Walker worked at various technology companies, starting in 1995 with Airtouch Communications. From 1997 to 2001 he was deputy general counsel at Netscape, from 2001 until 2004 he worked for Liberate Technologies, and from 2003 until 2006 he was deputy general counsel at eBay.

=== Alphabet Inc. ===
Since 2006, Walker has advised Alphabet Inc.'s board and management on legal and policy issues, its work with governments around the world, its policies for content on its various services, and its philanthropic efforts.
Since 2021, he has been President of Global Affairs and chief legal officer at Alphabet.
On September 12, 2023 Walker was followed by a man dressed up as Mr. Monopoly, as he went to attend Google's antitrust trial United States v.

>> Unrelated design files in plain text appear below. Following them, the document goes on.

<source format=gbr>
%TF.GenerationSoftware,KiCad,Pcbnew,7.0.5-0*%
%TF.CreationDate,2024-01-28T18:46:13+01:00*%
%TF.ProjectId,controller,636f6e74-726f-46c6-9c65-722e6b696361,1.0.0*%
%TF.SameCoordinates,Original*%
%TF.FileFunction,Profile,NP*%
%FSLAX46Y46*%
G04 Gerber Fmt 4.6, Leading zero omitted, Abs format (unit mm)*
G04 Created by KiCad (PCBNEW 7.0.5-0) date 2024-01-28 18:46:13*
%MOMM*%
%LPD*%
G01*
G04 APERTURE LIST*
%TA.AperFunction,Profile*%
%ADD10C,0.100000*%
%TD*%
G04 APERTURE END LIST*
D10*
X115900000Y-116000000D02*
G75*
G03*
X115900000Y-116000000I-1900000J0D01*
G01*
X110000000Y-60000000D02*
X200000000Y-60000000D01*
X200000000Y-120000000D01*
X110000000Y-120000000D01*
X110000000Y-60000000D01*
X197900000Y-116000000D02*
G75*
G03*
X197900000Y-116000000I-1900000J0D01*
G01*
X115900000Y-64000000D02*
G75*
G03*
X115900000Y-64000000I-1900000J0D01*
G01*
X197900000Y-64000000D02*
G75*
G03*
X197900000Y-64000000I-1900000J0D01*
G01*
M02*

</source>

Google LLC (2023) at federal court in Washington, D.C. in which the DOJ accused Google of illegally abusing its monopoly power as the largest online search tool.

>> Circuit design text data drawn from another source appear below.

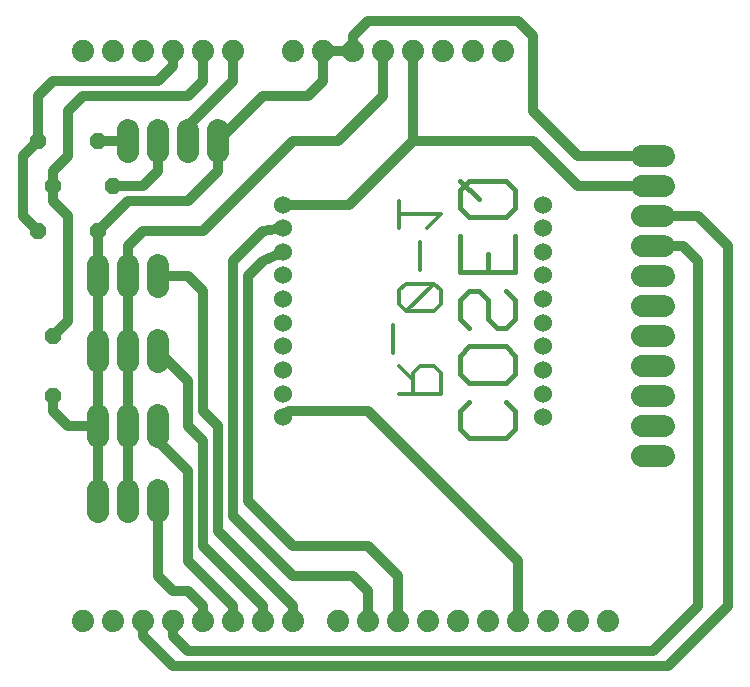
<source format=gbl>
G75*
%MOIN*%
%OFA0B0*%
%FSLAX24Y24*%
%IPPOS*%
%LPD*%
%AMOC8*
5,1,8,0,0,1.08239X$1,22.5*
%
%ADD10C,0.0180*%
%ADD11C,0.0120*%
%ADD12C,0.0740*%
%ADD13C,0.0600*%
%ADD14C,0.0740*%
%ADD15OC8,0.0560*%
%ADD16C,0.0320*%
D10*
X021690Y013494D02*
X021690Y014101D01*
X021994Y014404D01*
X021994Y015032D02*
X021690Y015335D01*
X021690Y015942D01*
X021994Y016246D01*
X023208Y016246D01*
X023512Y015942D01*
X023512Y015335D01*
X023208Y015032D01*
X021994Y015032D01*
X023208Y014404D02*
X023512Y014101D01*
X023512Y013494D01*
X023208Y013190D01*
X021994Y013190D01*
X021690Y013494D01*
X021994Y016873D02*
X021690Y017177D01*
X021690Y017784D01*
X021994Y018088D01*
X022297Y018088D01*
X022601Y017784D01*
X022601Y017177D01*
X022904Y016873D01*
X023208Y016873D01*
X023512Y017177D01*
X023512Y017784D01*
X023208Y018088D01*
X023512Y018715D02*
X021690Y018715D01*
X021690Y019929D01*
X021994Y020556D02*
X021690Y020860D01*
X021690Y021467D01*
X021994Y021771D01*
X023208Y021771D01*
X023512Y021467D01*
X023512Y020860D01*
X023208Y020556D01*
X021994Y020556D01*
X022297Y021163D02*
X021690Y021771D01*
X023512Y019929D02*
X023512Y018715D01*
X022601Y018715D02*
X022601Y019322D01*
D11*
X021041Y018113D02*
X020811Y018343D01*
X019890Y017422D01*
X019660Y017653D01*
X019660Y018113D01*
X019890Y018343D01*
X020811Y018343D01*
X021041Y018113D02*
X021041Y017653D01*
X020811Y017422D01*
X019890Y017422D01*
X019430Y016962D02*
X019430Y016041D01*
X019660Y015581D02*
X020120Y015120D01*
X020120Y015351D02*
X020120Y014660D01*
X019660Y014660D02*
X021041Y014660D01*
X021041Y015351D01*
X020811Y015581D01*
X020351Y015581D01*
X020120Y015351D01*
X020351Y018804D02*
X020351Y019724D01*
X020581Y020185D02*
X021041Y020645D01*
X019660Y020645D01*
X019660Y020185D02*
X019660Y021106D01*
D12*
X009100Y007100D03*
X010100Y007100D03*
X011100Y007100D03*
X012100Y007100D03*
X013100Y007100D03*
X014100Y007100D03*
X015100Y007100D03*
X016100Y007100D03*
X017600Y007100D03*
X018600Y007100D03*
X019600Y007100D03*
X020600Y007100D03*
X021600Y007100D03*
X022600Y007100D03*
X023600Y007100D03*
X024600Y007100D03*
X025600Y007100D03*
X026600Y007100D03*
X023100Y026100D03*
X022100Y026100D03*
X021100Y026100D03*
X020100Y026100D03*
X019100Y026100D03*
X018100Y026100D03*
X017100Y026100D03*
X016100Y026100D03*
X014100Y026100D03*
X013100Y026100D03*
X012100Y026100D03*
X011100Y026100D03*
X010100Y026100D03*
X009100Y026100D03*
D13*
X015769Y020974D03*
X015769Y020187D03*
X015769Y019399D03*
X015769Y018612D03*
X015769Y017824D03*
X015769Y017037D03*
X015769Y016250D03*
X015769Y015462D03*
X015769Y014675D03*
X015769Y013887D03*
X024431Y013887D03*
X024431Y014675D03*
X024431Y015462D03*
X024431Y016250D03*
X024431Y017037D03*
X024431Y017824D03*
X024431Y018612D03*
X024431Y019399D03*
X024431Y020187D03*
X024431Y020974D03*
D14*
X027730Y020600D02*
X028470Y020600D01*
X028470Y019600D02*
X027730Y019600D01*
X027730Y018600D02*
X028470Y018600D01*
X028470Y017600D02*
X027730Y017600D01*
X027730Y016600D02*
X028470Y016600D01*
X028470Y015600D02*
X027730Y015600D01*
X027730Y014600D02*
X028470Y014600D01*
X028470Y013600D02*
X027730Y013600D01*
X027730Y012600D02*
X028470Y012600D01*
X028470Y021600D02*
X027730Y021600D01*
X027730Y022600D02*
X028470Y022600D01*
X013600Y022730D02*
X013600Y023470D01*
X012600Y023470D02*
X012600Y022730D01*
X011600Y022730D02*
X011600Y023470D01*
X010600Y023470D02*
X010600Y022730D01*
X010600Y018970D02*
X010600Y018230D01*
X009600Y018230D02*
X009600Y018970D01*
X011600Y018970D02*
X011600Y018230D01*
X011600Y016470D02*
X011600Y015730D01*
X010600Y015730D02*
X010600Y016470D01*
X009600Y016470D02*
X009600Y015730D01*
X009600Y013970D02*
X009600Y013230D01*
X010600Y013230D02*
X010600Y013970D01*
X011600Y013970D02*
X011600Y013230D01*
X011600Y011470D02*
X011600Y010730D01*
X010600Y010730D02*
X010600Y011470D01*
X009600Y011470D02*
X009600Y010730D01*
D15*
X008100Y014600D03*
X008100Y016600D03*
X007600Y020100D03*
X008100Y021600D03*
X007600Y023100D03*
X009600Y023100D03*
X010100Y021600D03*
X009600Y020100D03*
D16*
X010600Y021100D01*
X012600Y021100D01*
X013600Y022100D01*
X013600Y023100D01*
X015100Y024600D01*
X016600Y024600D01*
X017100Y025100D01*
X017100Y026100D01*
X018100Y026100D01*
X018100Y026600D01*
X018600Y027100D01*
X023600Y027100D01*
X024100Y026600D01*
X024100Y024100D01*
X025600Y022600D01*
X028100Y022600D01*
X028100Y021600D02*
X025600Y021600D01*
X024100Y023100D01*
X020100Y023100D01*
X020100Y026100D01*
X019100Y026100D02*
X019100Y024600D01*
X017600Y023100D01*
X016100Y023100D01*
X013100Y020100D01*
X011100Y020100D01*
X010600Y019600D01*
X010600Y018600D01*
X010600Y016100D01*
X010600Y013600D01*
X010600Y011100D01*
X009600Y011100D02*
X009600Y013600D01*
X008600Y013600D01*
X008100Y014100D01*
X008100Y014600D01*
X009600Y013600D02*
X009600Y016100D01*
X009600Y018600D01*
X009600Y020100D01*
X008600Y020600D02*
X008600Y017100D01*
X008100Y016600D01*
X011600Y016100D02*
X012600Y015100D01*
X012600Y013600D01*
X013100Y013100D01*
X013100Y009600D01*
X015100Y007600D01*
X015100Y007100D01*
X016100Y007100D02*
X016100Y007600D01*
X013600Y010100D01*
X013600Y013600D01*
X013100Y014100D01*
X013100Y018100D01*
X012600Y018600D01*
X011600Y018600D01*
X014100Y019100D02*
X015100Y020100D01*
X015769Y020187D01*
X015769Y019399D02*
X015100Y019100D01*
X014600Y018600D01*
X014600Y011100D01*
X016100Y009600D01*
X018600Y009600D01*
X019600Y008600D01*
X019600Y007100D01*
X018600Y007100D02*
X018600Y008100D01*
X018100Y008600D01*
X016100Y008600D01*
X014100Y010600D01*
X014100Y019100D01*
X015769Y020974D02*
X017974Y020974D01*
X020100Y023100D01*
X014100Y025100D02*
X014100Y026100D01*
X013100Y026100D02*
X013100Y025100D01*
X012600Y024600D01*
X009100Y024600D01*
X008600Y024100D01*
X008600Y022600D01*
X008100Y022100D01*
X008100Y021600D01*
X008100Y021100D01*
X008600Y020600D01*
X007600Y020100D02*
X007100Y020600D01*
X007100Y022600D01*
X007600Y023100D01*
X007600Y024600D01*
X008100Y025100D01*
X011600Y025100D01*
X012100Y025600D01*
X012100Y026100D01*
X014100Y025100D02*
X012600Y023600D01*
X012600Y023100D01*
X011600Y023100D02*
X011600Y022100D01*
X011100Y021600D01*
X010100Y021600D01*
X010600Y023100D02*
X009600Y023100D01*
X015982Y014100D02*
X015769Y013887D01*
X015982Y014100D02*
X018600Y014100D01*
X023600Y009100D01*
X023600Y007100D01*
X028100Y006100D02*
X029600Y007600D01*
X029600Y019100D01*
X029100Y019600D01*
X028100Y019600D01*
X028100Y020600D02*
X029600Y020600D01*
X030600Y019600D01*
X030600Y007600D01*
X028600Y005600D01*
X012100Y005600D01*
X011100Y006600D01*
X011100Y007100D01*
X012100Y007100D02*
X012100Y006600D01*
X012600Y006100D01*
X028100Y006100D01*
X014100Y007100D02*
X014100Y007600D01*
X012600Y009100D01*
X012600Y012100D01*
X011600Y013100D01*
X011600Y013600D01*
X011600Y011100D02*
X011600Y008600D01*
X012100Y008100D01*
X012600Y008100D01*
X013100Y007600D01*
X013100Y007100D01*
M02*

</source>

As of 2022, Walker base salary at Alphabet was $1,000,000, with a maximum of a $2,000,000 annual bonus, one tranche of performance stock units of $5,000,000, and one tranche of restricted stock units worth $18,000,000. For 2024, Walker's total compensation from Alphabet was $30.17 million, marking the first time that the general counsel of a US-based corporation was awarded more than $30 million in annual compensation.

===Board service===
As of 2018, he served on the Harvard Board of Overseers and was a member of the Council on Foreign Relations. In 2015 he was on the HeartFlow Board of Directors, and advised the Mercy Corps Social Ventures Fund.

== Controversy ==
In 2008, Walker introduced a "communication with care" policy at Google, which resulted in the company adopting a policy of automatic deletion of employee chat logs, a practice that became a source of legal controversy for the company during later federal antitrust lawsuits. In 2024, the American Economic Liberties Project, along with two other advocacy groups, called for the State Bar of California to investigate Walker for allegedly coaching Google to "engage in widespread and illegal destruction" of records relevant to multiple federal lawsuits.

==Personal life==
As of 2010, Walker was married to Diana Walsh, a former San Francisco Chronicle reporter, and they had three children.